Paulino Martin (Icod de los Vinos, 64 years old) is one of those characters who has a special attachment to the old, it is only enough to be in his house in La Laguna to realize it. To begin with, in the garage he has two classic vehicles from the 1960s, authentic well-cared-for gems. Already in his apartment, any corner breathes history, with transistors with a century of life, old sewing machines, or replicas of old cars or replicas of old sailboats. But above all, Paulino is unique in a love of exhibitions, among other reasons because he does not have enough space to exhibit the more than 300 historical maps of the Canary Islands that it has well classified and stored in a room with its corresponding dehumidifier.
Precisely this fact of not being able to exhibit so much historical richness is what has led Paulino Martín to offer his collection, free of charge, to the institutions or administrations that commit to exhibiting these works, because “to archive them -he says- they remain in my home”. On this issue, the collector recalls that “my lawyer only sets three conditions: that the maps be exposed, that they would be transferred and that in case, let’s give an example, I get diarrhea, my wife and I can have 40 % of the value of the collection”, which he himself puts at “more than 100,000 euros”.
A possibility that has been opened, after the recent visit to the house of Paulino Martín, the head of the La Laguna Archive and a professor of Geography and History at the ULL. “They were shocked by the maps that I have, that they have been looking at one for almost three now, so much so that they even said that there was unknown material on them,” she says proudly.

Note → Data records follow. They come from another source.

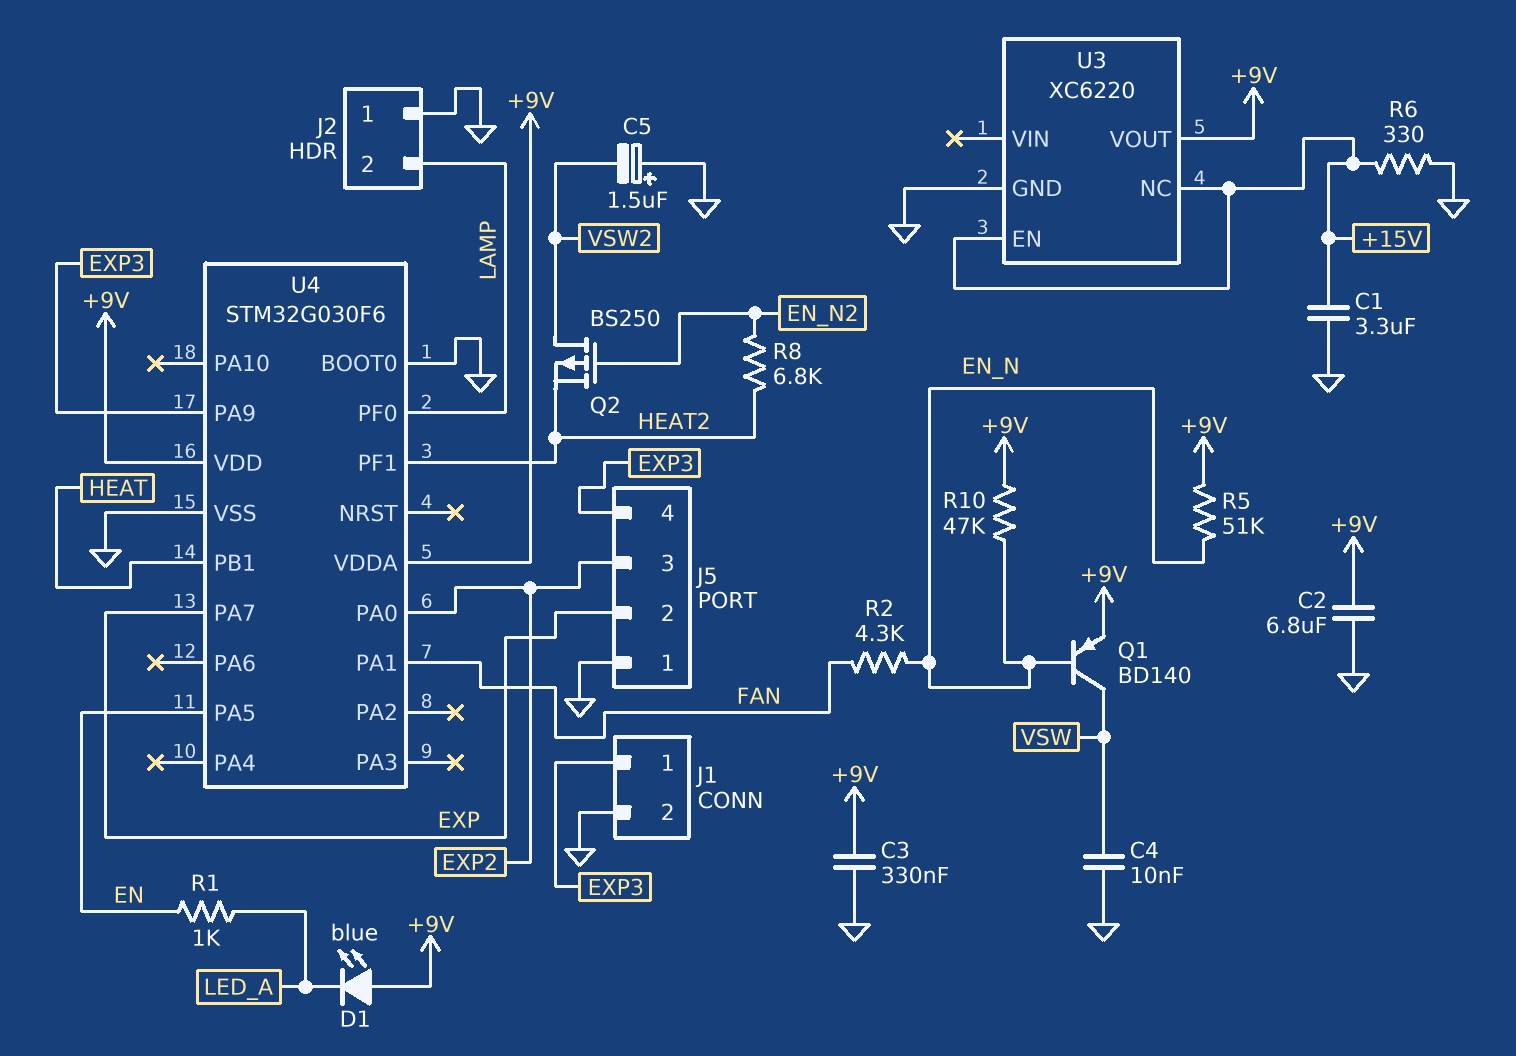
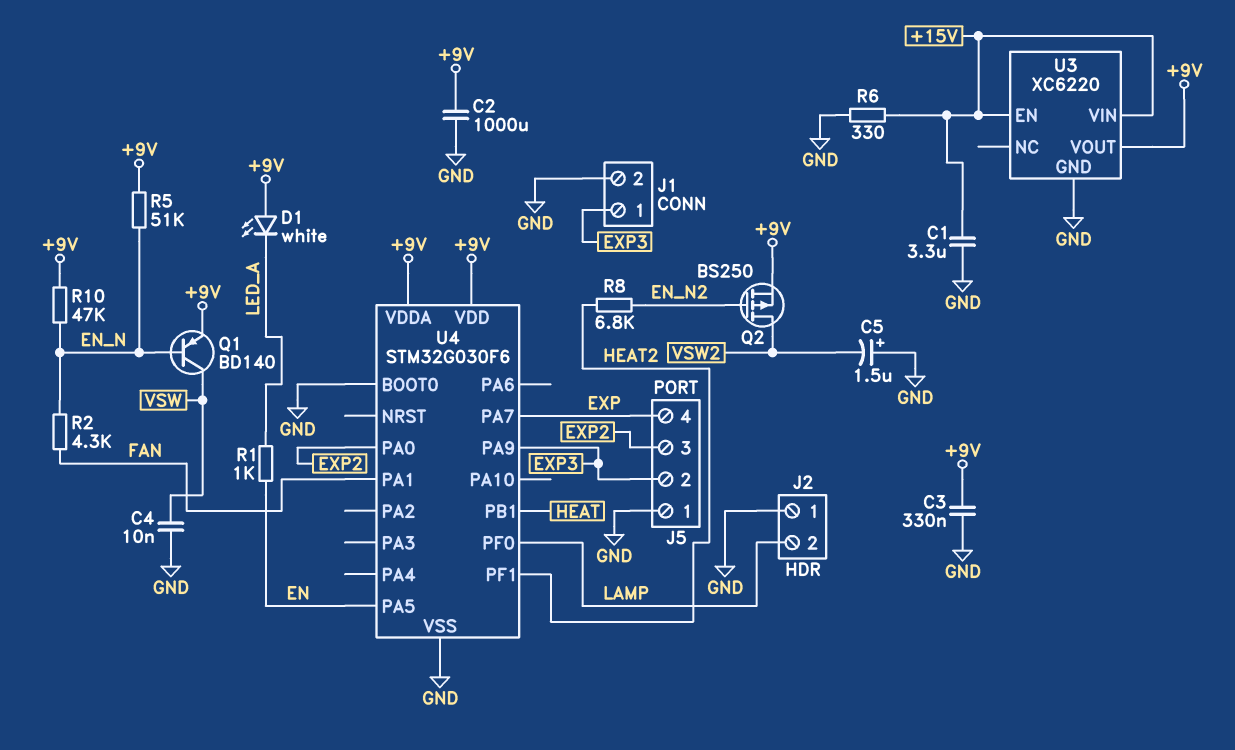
C2: 6.8uF (+9V, GND) -> 1000uF (+9V, GND)
D1: LED blue (A +9V, K LED_A) -> LED white (A +9V, K LED_A)
J5 pin 2: EXP -> EXP3
J5 pin 4: EXP3 -> EXP
Q2: PMOS BS250 (G EN_N2, D VSW2, S HEAT2) -> PMOS BS250 (G EN_N2, D VSW2, S +9V)
U3 pin NC: +15V -> none
U3 pin VIN: none -> +15V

The visitors exposed the collector to the possibility of acquiring the work, without him having to lose ownership, with a condition similar to patronage, in order to exhibit a selection of it. Something that, by the way, he will do next April 25, San Marcos, in his hometown, invited by Antonio Fleitas, president of the Icodense CIT, to reopen the Drago Visitors Center.
“Nieves and I don’t have children and what we would like is for all these maps, all with authenticity stamps, to be exposed so that schoolchildren could learn about their value and part of the history of the Canary Islands, it’s a shame that only you -in reference to DIARIO DE AVISOS- and now those of the Archivo de La Laguna, have been the only people outside of the family and friends who have been able to see it”, he regrets.
The collection of those 300 maps was started by Paulino Martín twenty years ago and he doesn’t know exactly why. “Here one in an antique dealer, then another and then another, until I got into Internet auctions and bought from antique dealers in the Netherlands, Australia, Argentina or the United States.” He does not dare to say which of his maps is more valuable, although he admits that he has paid more than three thousand euros for some of them. The oldest one is dated 1552 and is the work of Sebastián Munster, “when the islands still appeared deformed, but always including the islets of Lanzarote and Fuerteventura, something that was lost over time.” The collection of maps, some of them hand-painted, dates back to the middle of the last century, and among its authors those of the 18th-century naturalist and ethnographer, Sabino Berthelot, also stand out.
All these maps have the coordinates and even tastings for the entry and exit of ships, highlighting those made by the French Navy.
Now retired, Paulino keeps his passion for cartography very active and right now he is behind a map that hangs in the library of the United States Congress in Washington: “An antiquarian offered it to me; it is a chart of the Atlantic Ocean from 1700 by Johannes Loots of which only five units have been put up for sale since 2011”.